By Aidan Clay
5/17/2013 Washington, D.C. (International Christian Concern) – A Christian schoolteacher detained for allegedly insulting Islam was released on bail by an Egyptian court on Tuesday. The case follows the arrests of dozens of Christians for blasphemy after Egypt’s 2011 revolution and adds to concerns that Islamists are using their newly gained power to stifle freedom of expression.
Dimyana Obeid Abd Al-Nour, a 23-year-old elementary schoolteacher in Al-Edisat, located in Luxor Province, was arrested on May 8 after three students complained that she made blasphemous comments in the classroom, Morning Star News reports. On May 9, a judge ordered that Al-Nour be held in prison for four days pending the outcome of an investigation by the general prosecutor’s office. According to Morning Star News, Al-Nour’s incarceration was extended an additional 15 days on May 11, but Al-Nour reportedly paid 20,000 Egyptian pounds ($2,870) on Tuesday to be released while the investigation takes place.
Amnesty International, an organization that has closely monitored Egypt’s crackdown on free speech following President Muhammad Morsi and the Muslim Brotherhood’s rise to power, was quick to condemn Al-Nour’s arrest. “It is outrageous that a teacher finds herself behind bars for teaching a class. If she made some professional mistake, or deviated from the school curriculum, an internal review should have sufficed,” said Hassiba Hadj Sahraoui, Deputy Middle East and North Africa Programme Director at Amnesty International. “The authorities must release… Al-Nour immediately and drop these spurious charges against her.”
Spilling Oil on Fire
A similar incident occurred last year when Bishoy Kamel, a Christian teacher in Sohag, was sentenced to six years in prison for posting cartoons on Facebook that allegedly insulted the Muslim prophet Mohammed and President Morsi. Hard-line Islamist groups, including Al-Jamaa Al-Islamiya and Salafi sympathizers, threw stones at Kamel as he was escorted out of the courtroom, Ahram Online reported.
Children have also been detained for allegedly blaspheming Islam in Egypt.
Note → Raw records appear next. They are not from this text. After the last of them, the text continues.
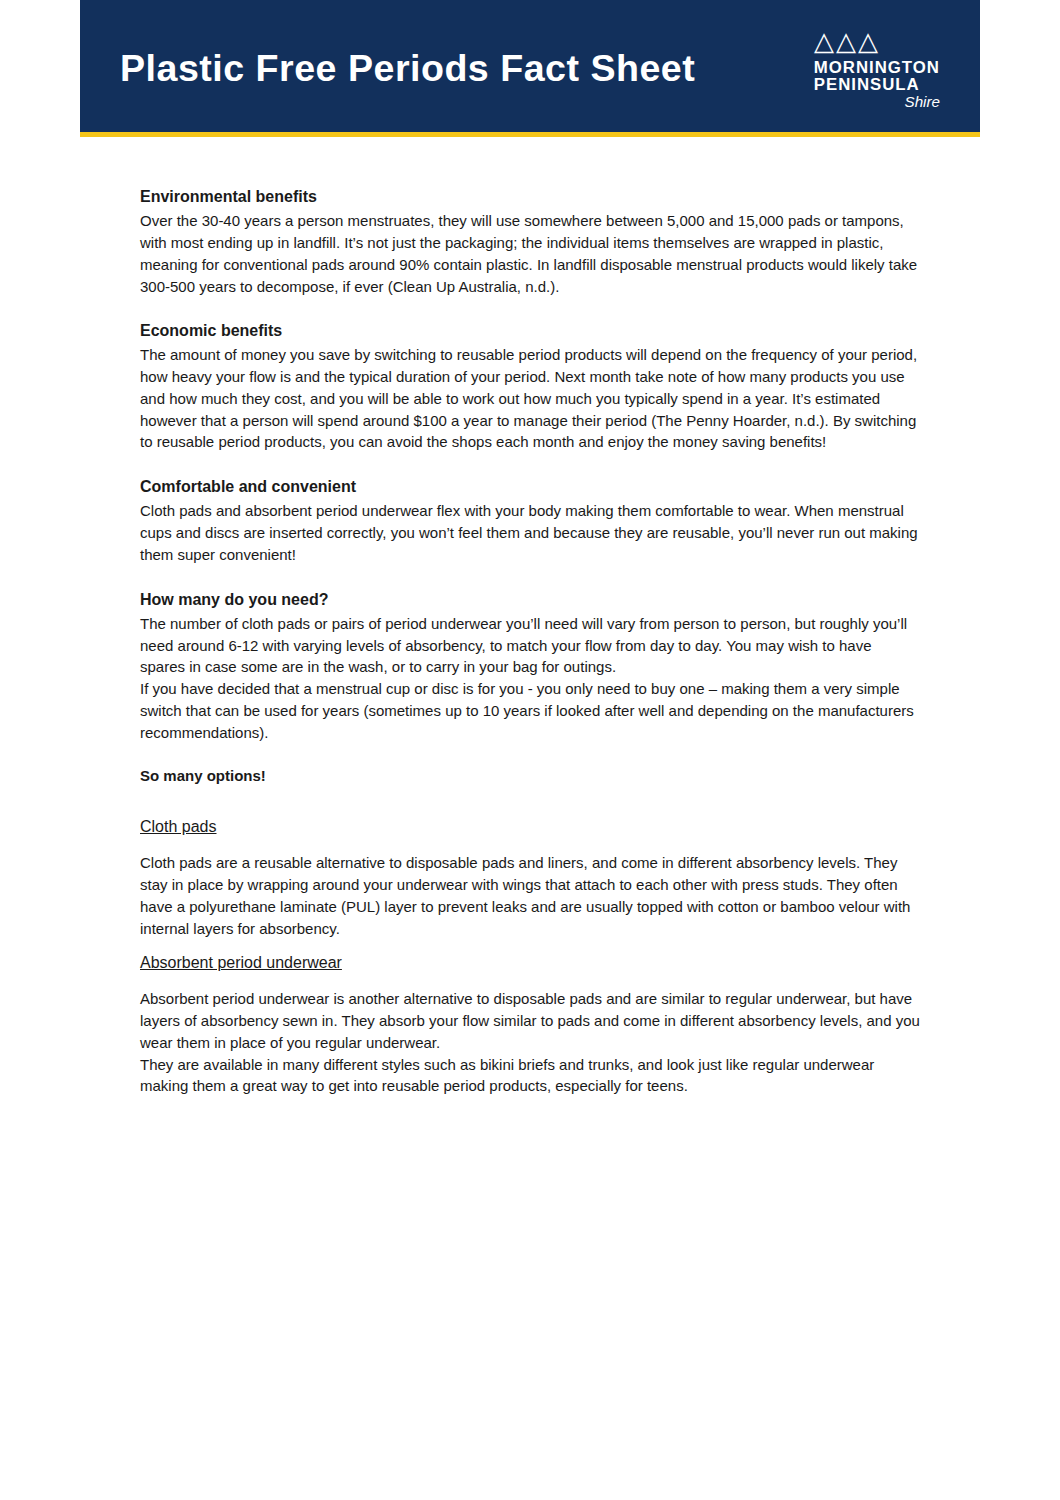Plastic Free Periods Fact Sheet
△△△ MORNINGTON
PENINSULA Shire
Environmental benefits
Over the 30-40 years a person menstruates, they will use somewhere between 5,000 and 15,000 pads or tampons, with most ending up in landfill. It’s not just the packaging; the individual items themselves are wrapped in plastic, meaning for conventional pads around 90% contain plastic. In landfill disposable menstrual products would likely take 300-500 years to decompose, if ever (Clean Up Australia, n.d.).
Economic benefits
The amount of money you save by switching to reusable period products will depend on the frequency of your period, how heavy your flow is and the typical duration of your period. Next month take note of how many products you use and how much they cost, and you will be able to work out how much you typically spend in a year. It’s estimated however that a person will spend around $100 a year to manage their period (The Penny Hoarder, n.d.). By switching to reusable period products, you can avoid the shops each month and enjoy the money saving benefits!
Comfortable and convenient
Cloth pads and absorbent period underwear flex with your body making them comfortable to wear. When menstrual cups and discs are inserted correctly, you won’t feel them and because they are reusable, you’ll never run out making them super convenient!
How many do you need?
The number of cloth pads or pairs of period underwear you’ll need will vary from person to person, but roughly you’ll need around 6-12 with varying levels of absorbency, to match your flow from day to day. You may wish to have spares in case some are in the wash, or to carry in your bag for outings.
If you have decided that a menstrual cup or disc is for you - you only need to buy one – making them a very simple switch that can be used for years (sometimes up to 10 years if looked after well and depending on the manufacturers recommendations).
So many options!
Cloth pads
Cloth pads are a reusable alternative to disposable pads and liners, and come in different absorbency levels. They stay in place by wrapping around your underwear with wings that attach to each other with press studs. They often have a polyurethane laminate (PUL) layer to prevent leaks and are usually topped with cotton or bamboo velour with internal layers for absorbency.
Absorbent period underwear
Absorbent period underwear is another alternative to disposable pads and are similar to regular underwear, but have layers of absorbency sewn in. They absorb your flow similar to pads and come in different absorbency levels, and you wear them in place of you regular underwear.
They are available in many different styles such as bikini briefs and trunks, and look just like regular underwear making them a great way to get into reusable period products, especially for teens.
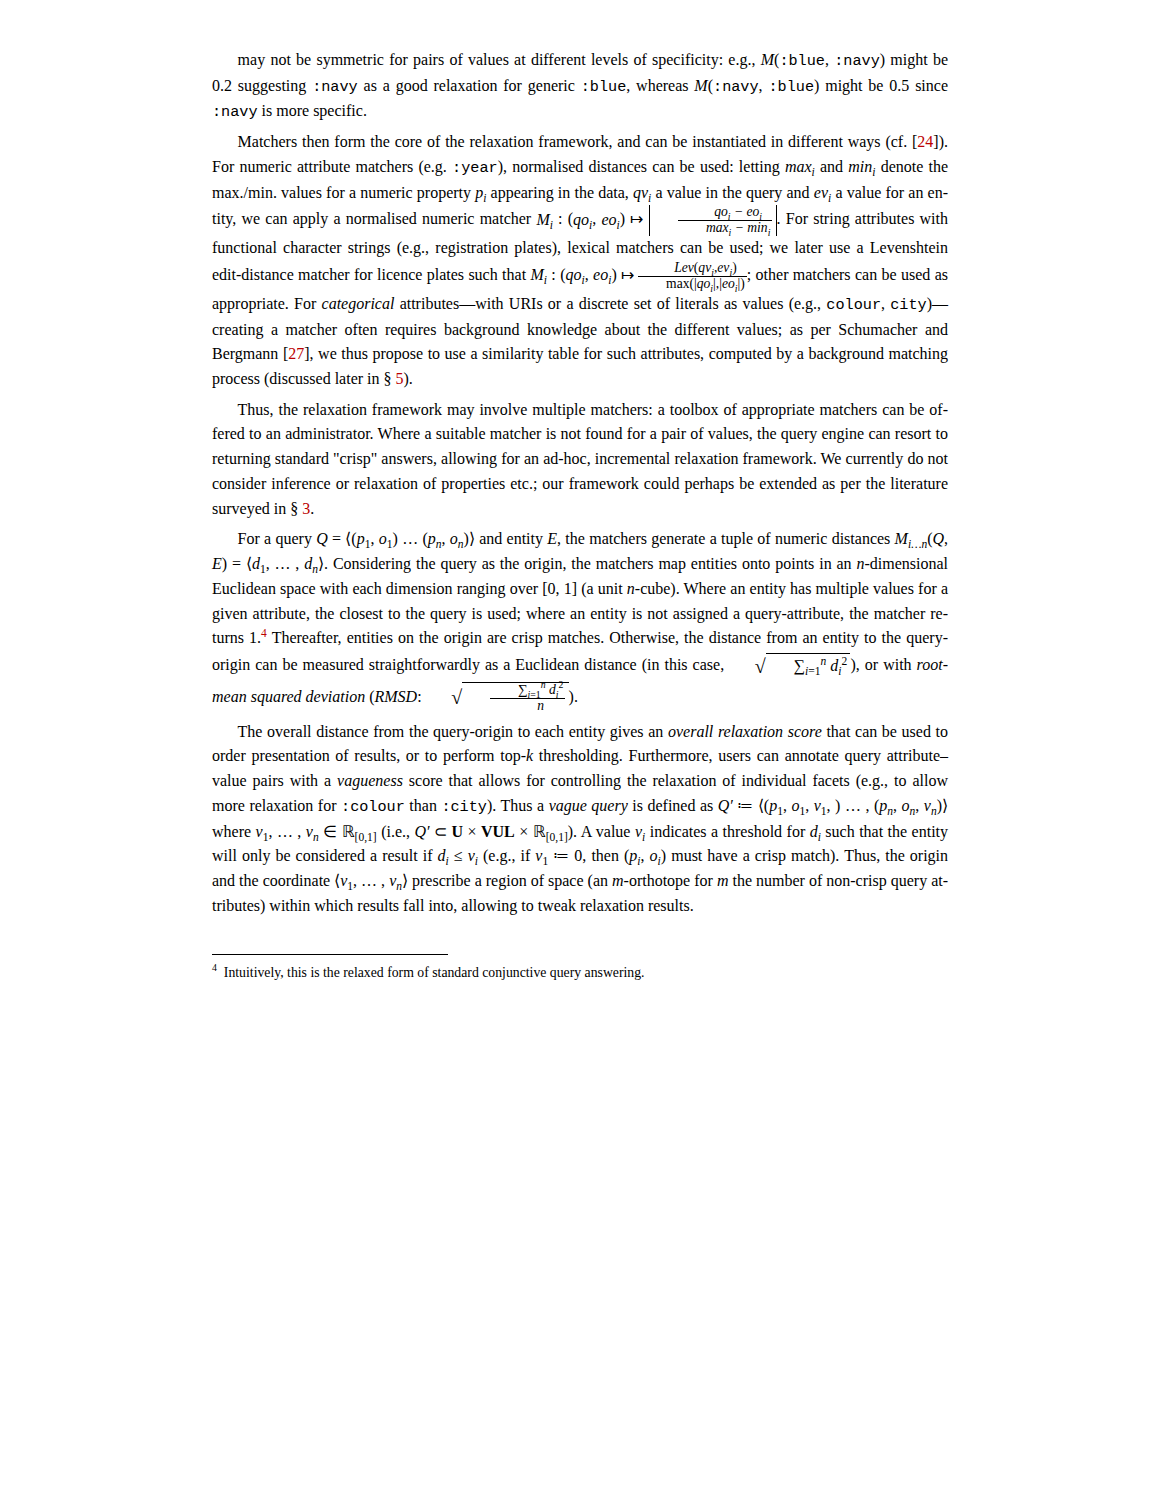may not be symmetric for pairs of values at different levels of specificity: e.g., M(:blue, :navy) might be 0.2 suggesting :navy as a good relaxation for generic :blue, whereas M(:navy, :blue) might be 0.5 since :navy is more specific.
Matchers then form the core of the relaxation framework, and can be instantiated in different ways (cf. [24]). For numeric attribute matchers (e.g. :year), normalised distances can be used: letting maxi and mini denote the max./min. values for a numeric property pi appearing in the data, qvi a value in the query and evi a value for an entity, we can apply a normalised numeric matcher Mi : (qoi, eoi) ↦ qoi − eoi maxi − mini. For string attributes with functional character strings (e.g., registration plates), lexical matchers can be used; we later use a Levenshtein edit-distance matcher for licence plates such that Mi : (qoi, eoi) ↦ Lev(qvi,evi) max(|qoi|,|eoi|); other matchers can be used as appropriate. For categorical attributes—with URIs or a discrete set of literals as values (e.g., colour, city)—creating a matcher often requires background knowledge about the different values; as per Schumacher and Bergmann [27], we thus propose to use a similarity table for such attributes, computed by a background matching process (discussed later in § 5).
Thus, the relaxation framework may involve multiple matchers: a toolbox of appropriate matchers can be offered to an administrator. Where a suitable matcher is not found for a pair of values, the query engine can resort to returning standard "crisp" answers, allowing for an ad-hoc, incremental relaxation framework. We currently do not consider inference or relaxation of properties etc.; our framework could perhaps be extended as per the literature surveyed in § 3.
For a query Q = ⟨(p1, o1) … (pn, on)⟩ and entity E, the matchers generate a tuple of numeric distances Mi…n(Q, E) = ⟨d1, … , dn⟩. Considering the query as the origin, the matchers map entities onto points in an n-dimensional Euclidean space with each dimension ranging over [0, 1] (a unit n-cube). Where an entity has multiple values for a given attribute, the closest to the query is used; where an entity is not assigned a query-attribute, the matcher returns 1.4 Thereafter, entities on the origin are crisp matches. Otherwise, the distance from an entity to the query-origin can be measured straightforwardly as a Euclidean distance (in this case, √∑i=1n di2), or with root-mean squared deviation (RMSD: √∑i=1n di2 n).
The overall distance from the query-origin to each entity gives an overall relaxation score that can be used to order presentation of results, or to perform top-k thresholding. Furthermore, users can annotate query attribute–value pairs with a vagueness score that allows for controlling the relaxation of individual facets (e.g., to allow more relaxation for :colour than :city). Thus a vague query is defined as Q′ ≔ ⟨(p1, o1, v1, ) … , (pn, on, vn)⟩ where v1, … , vn ∈ ℝ[0,1] (i.e., Q′ ⊂ U × VUL × ℝ[0,1]). A value vi indicates a threshold for di such that the entity will only be considered a result if di ≤ vi (e.g., if v1 ≔ 0, then (pi, oi) must have a crisp match). Thus, the origin and the coordinate ⟨v1, … , vn⟩ prescribe a region of space (an m-orthotope for m the number of non-crisp query attributes) within which results fall into, allowing to tweak relaxation results.
4 Intuitively, this is the relaxed form of standard conjunctive query answering.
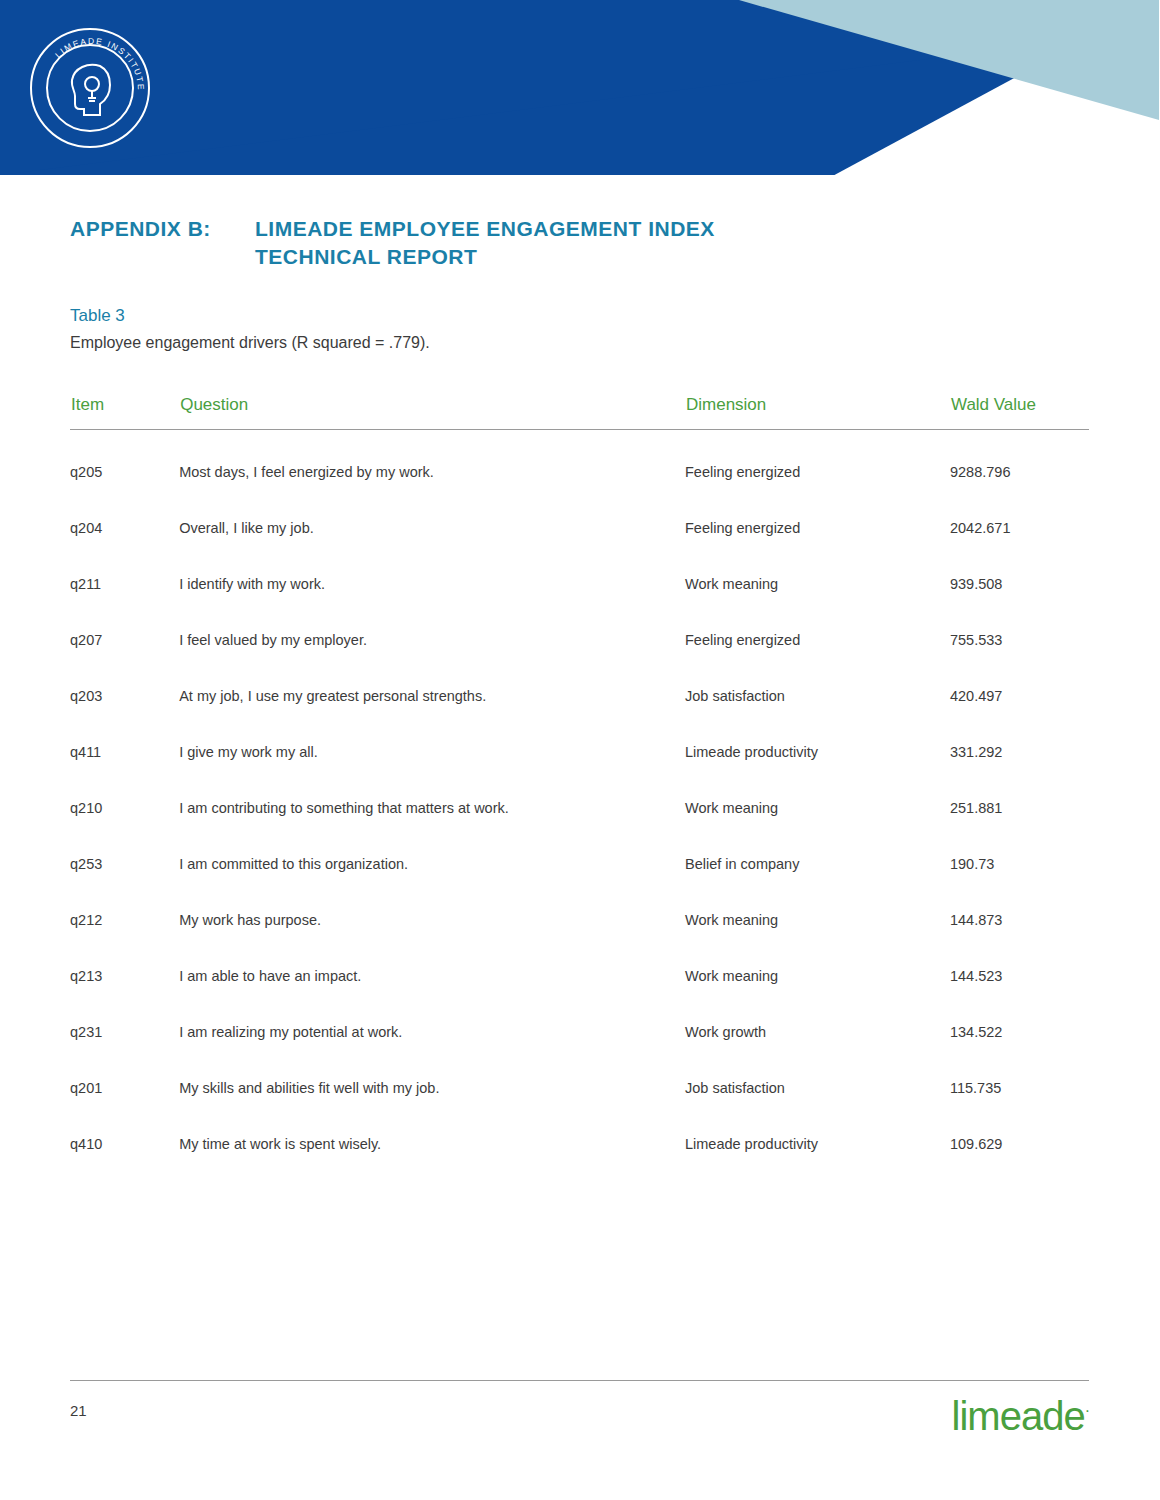LIMEADE INSTITUTE
APPENDIX B: LIMEADE EMPLOYEE ENGAGEMENT INDEX
TECHNICAL REPORT
Table 3
Employee engagement drivers (R squared = .779).
| Item | Question | Dimension | Wald Value |
| --- | --- | --- | --- |
| q205 | Most days, I feel energized by my work. | Feeling energized | 9288.796 |
| q204 | Overall, I like my job. | Feeling energized | 2042.671 |
| q211 | I identify with my work. | Work meaning | 939.508 |
| q207 | I feel valued by my employer. | Feeling energized | 755.533 |
| q203 | At my job, I use my greatest personal strengths. | Job satisfaction | 420.497 |
| q411 | I give my work my all. | Limeade productivity | 331.292 |
| q210 | I am contributing to something that matters at work. | Work meaning | 251.881 |
| q253 | I am committed to this organization. | Belief in company | 190.73 |
| q212 | My work has purpose. | Work meaning | 144.873 |
| q213 | I am able to have an impact. | Work meaning | 144.523 |
| q231 | I am realizing my potential at work. | Work growth | 134.522 |
| q201 | My skills and abilities fit well with my job. | Job satisfaction | 115.735 |
| q410 | My time at work is spent wisely. | Limeade productivity | 109.629 |
21
limeade·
In September, Mina Nady Farag and Nabil Nagy Rizk, ages nine and ten, were sent to a juvenile detention center when Ibrahim Mohamed Ali, a local imam from their home village of Ezbet Marco in the Beni Suef province of Egypt, accused the children of tearing pages of a Quran.
“An apology [from the boys] is not acceptable,” Sheik Gamal Shamardal, a Muslim cleric and the local leader of Gamaa Islamiya, once Egypt’s largest militant group, told The Associated Press. “This feels like it was arranged [by local Christians]. There was a lot of anger… It was like spilling oil on fire.”
Several other Christians were also arrested for blasphemy in Egypt last year, including Nevine al-Sayed, a teacher in Assiut who reportedly used the word “unfortunate,” which is similar to the word “poor” in Arabic, when describing Mohammad’s upbringing. And Gamal Abdou Massoud, 17, who was convicted by an Egyptian court in April 2012 for posting cartoons on Facebook deemed offensive to Muslims in Assiut. The cartoons led to violent Muslim protests in neighboring villages that resulted in the torching of several Christian houses. Massoud was initially sentenced to three years in prison, but he has since been acquitted.
Christians Disproportionately Targeted
A survey conducted by the Egyptian Initiative for Personal Rights found that 41 percent of blasphemy cases taken to court from January 25, 2011 to December 31, 2012 were filed against Christians, who comprise only 10 percent of Egypt’s population, Morning Star news reports. Of the 63 cases filed during that time period, only one case was brought against someone for blaspheming Christianity when Sheik Abu Islam was charged for publicly burning a Bible in front of the U.S. Embassy in Cairo. The charges filed against Islam have since been dismissed.
“Blasphemy law proponents claim that they seek religious harmony through uniformity, but crushing the fundamental freedoms of religion and nonviolent expression will do nothing of the kind,” Zuhdi Jasser and Lantos Swett, commissioners at the U.S. Commission for International Religious Freedom, wrote in Capitol Hill’s Congress Blog. “It won’t pacify violent religious extremists; it will embolden them to commit ever-more violent acts against perceived blasphemers.”
Egypt’s revolution, which hoped to instill democratic change and greater freedoms, has instead given unprecedented freedoms to Islamists—with the Muslim Brotherhood at the forefront—to impose their agenda on Egyptian society, activists claim.
“The battle, of course, is being waged by Islamists who want their interpretation of the religion to be declared as the only acceptable version,” said Barry Rubin, the director of the Global Research in International Affairs (GLORIA) Center. “Westerners don’t understand that when that happens anything more moderate or flexibly traditional hence becomes illegal and punishable. The Islamist counter-Bill of Rights proclaims that the country’s people have no freedom of speech or freedom of religion, no right to free assembly or of the press.”